* _ASSIGNED TASK_: Only lines holding the word "down" are wanted from the records; copy all of them.

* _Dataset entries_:

===============

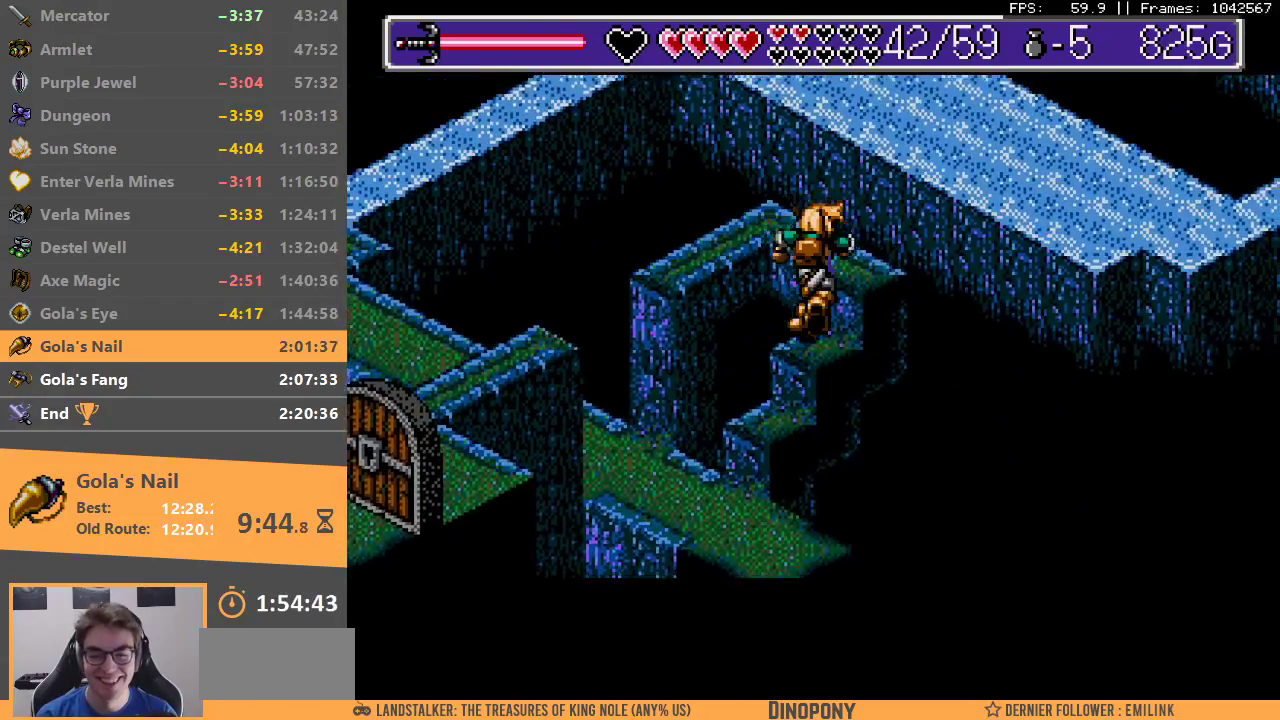
{"buttons": [], "events": [[83, "B", "down"], [183, "B", "up"], [217, "B", "down"], [317, "B", "up"]]}
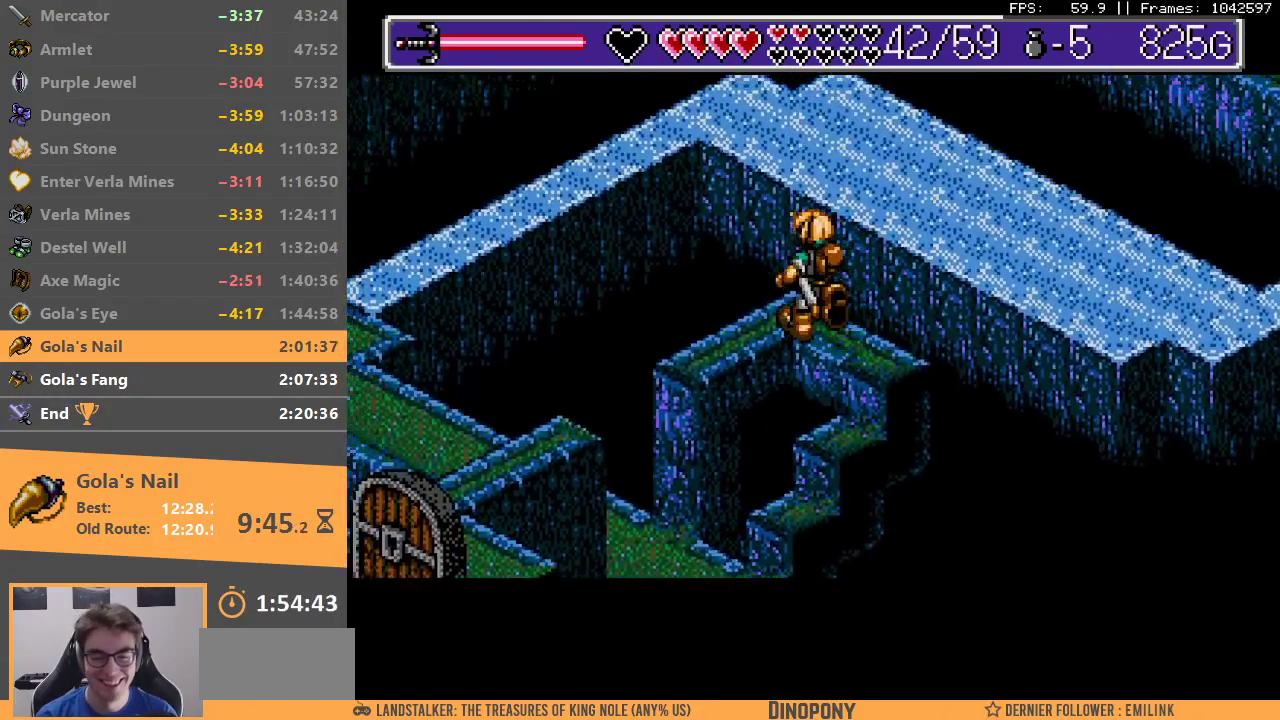
{"buttons": ["B"], "events": [[433, "B", "down"]]}
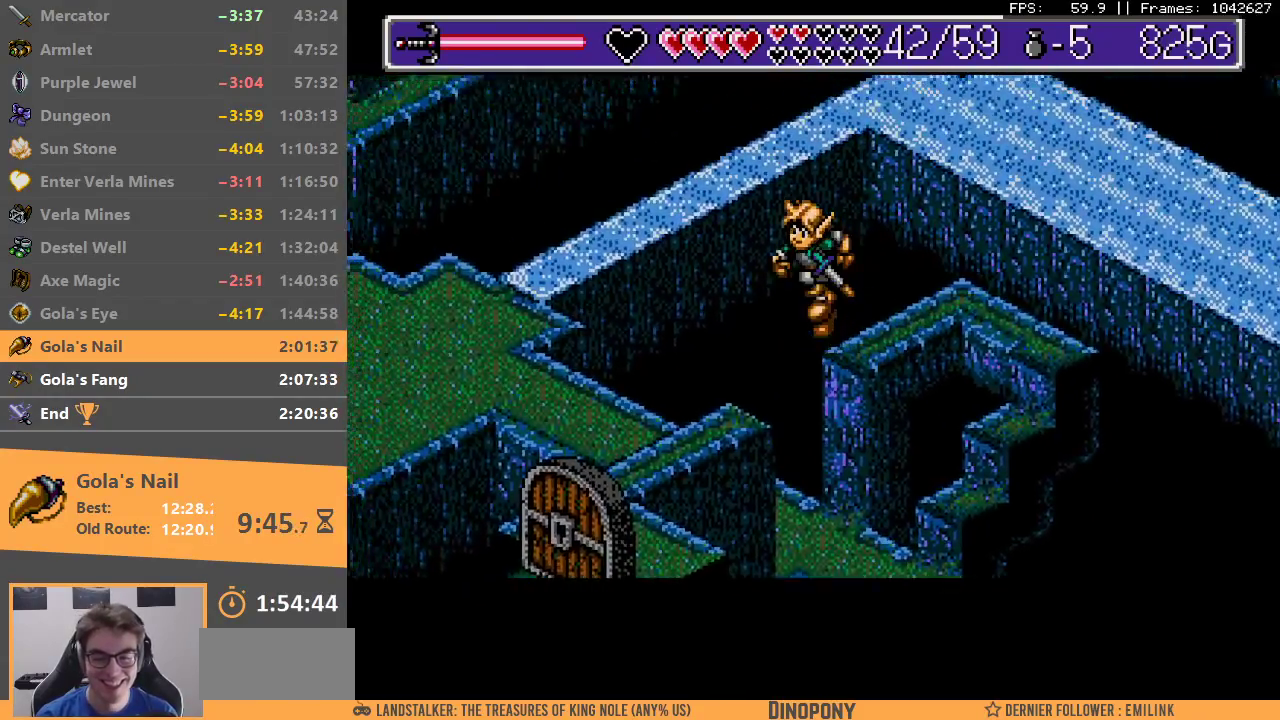
{"buttons": [], "events": [[100, "B", "up"]]}
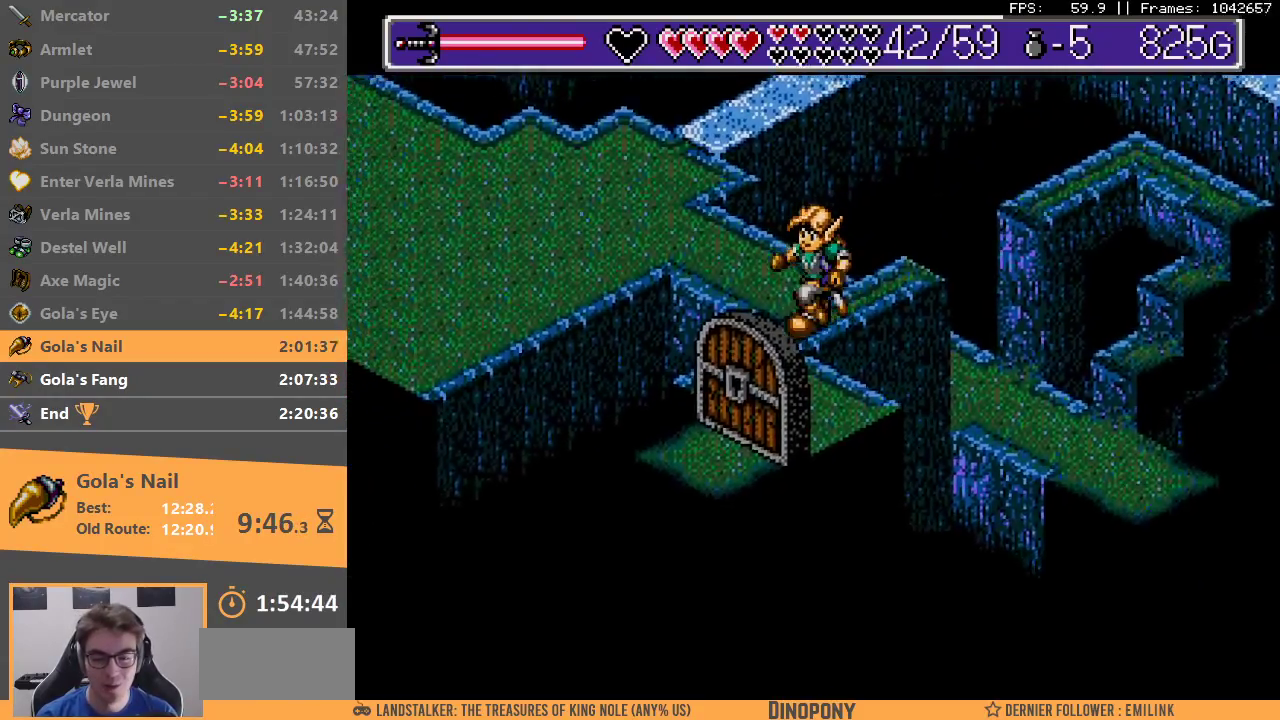
{"buttons": [], "events": []}
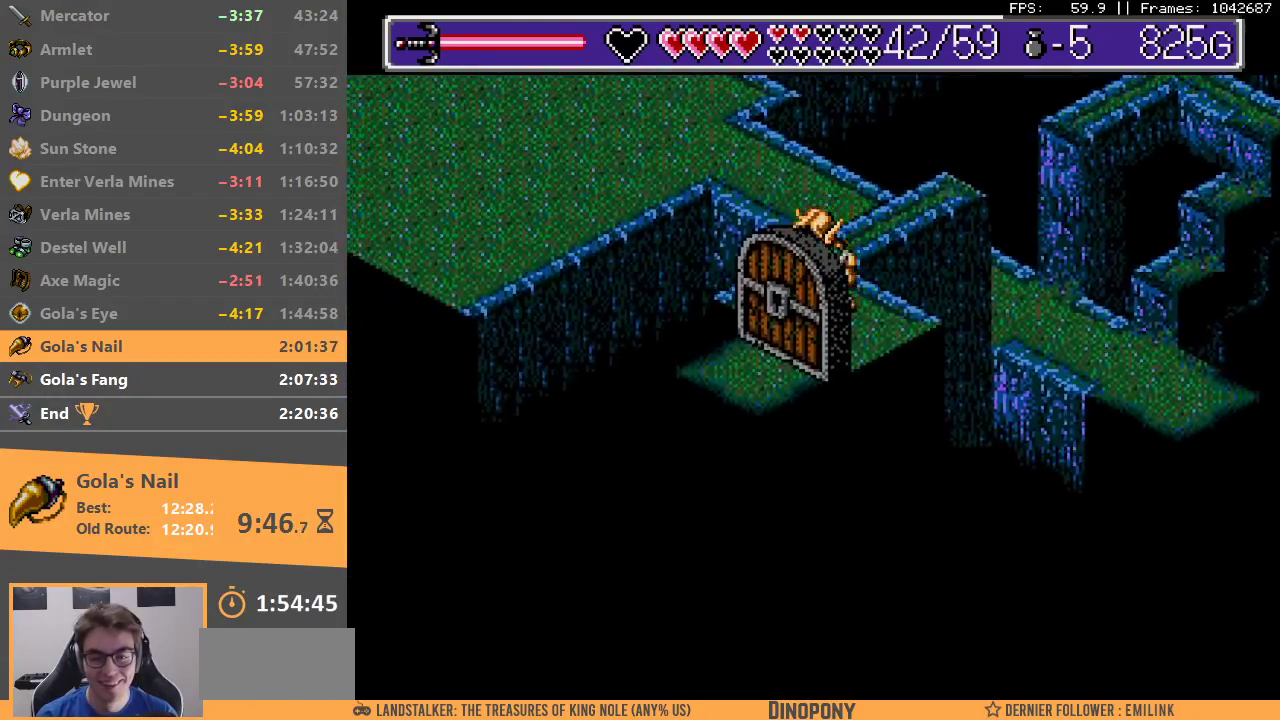
{"buttons": ["A"], "events": [[33, "START", "down"], [100, "START", "up"], [200, "START", "down"], [250, "START", "up"], [350, "A", "down"], [417, "A", "up"], [500, "A", "down"]]}
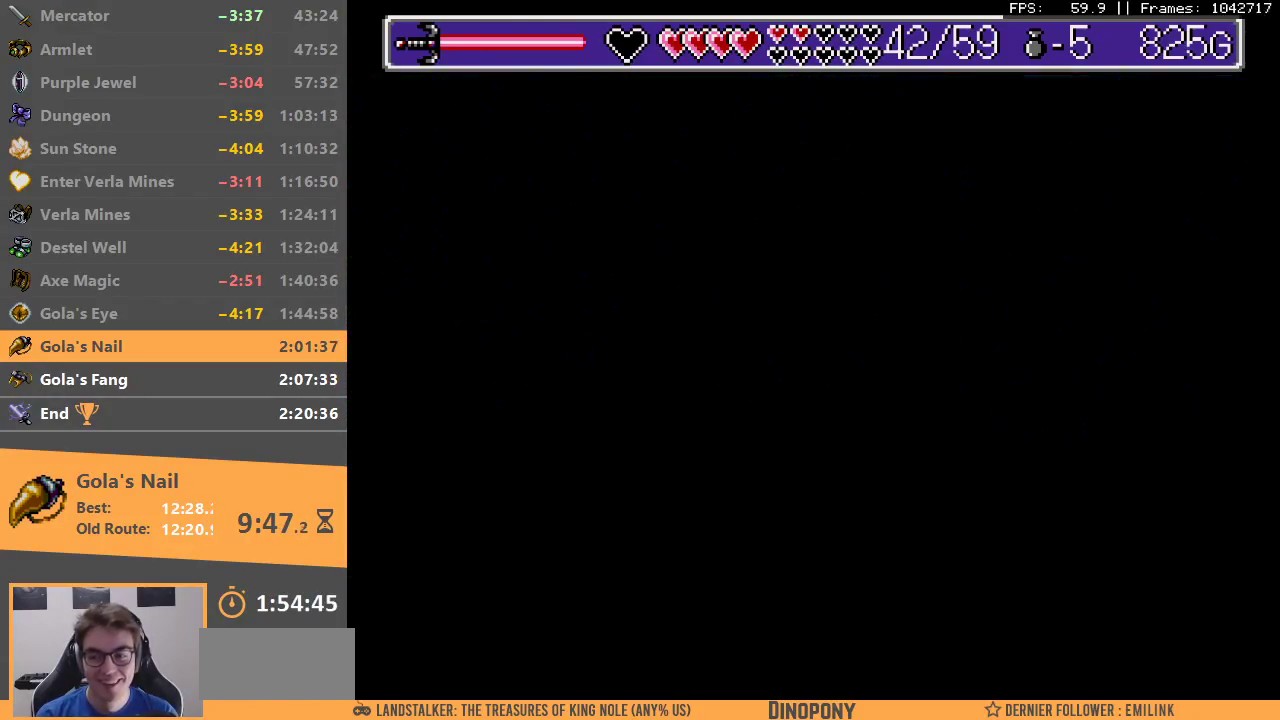
{"buttons": ["A"], "events": [[83, "A", "up"], [150, "A", "down"], [250, "A", "up"], [317, "A", "down"], [417, "A", "up"], [467, "A", "down"]]}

===============

* _EXPECTED ANSWER_:
{"buttons": [], "events": [[83, "B", "down"], [183, "B", "up"], [217, "B", "down"], [317, "B", "up"]]}
{"buttons": ["B"], "events": [[433, "B", "down"]]}
{"buttons": ["A"], "events": [[33, "START", "down"], [100, "START", "up"], [200, "START", "down"], [250, "START", "up"], [350, "A", "down"], [417, "A", "up"], [500, "A", "down"]]}
{"buttons": ["A"], "events": [[83, "A", "up"], [150, "A", "down"], [250, "A", "up"], [317, "A", "down"], [417, "A", "up"], [467, "A", "down"]]}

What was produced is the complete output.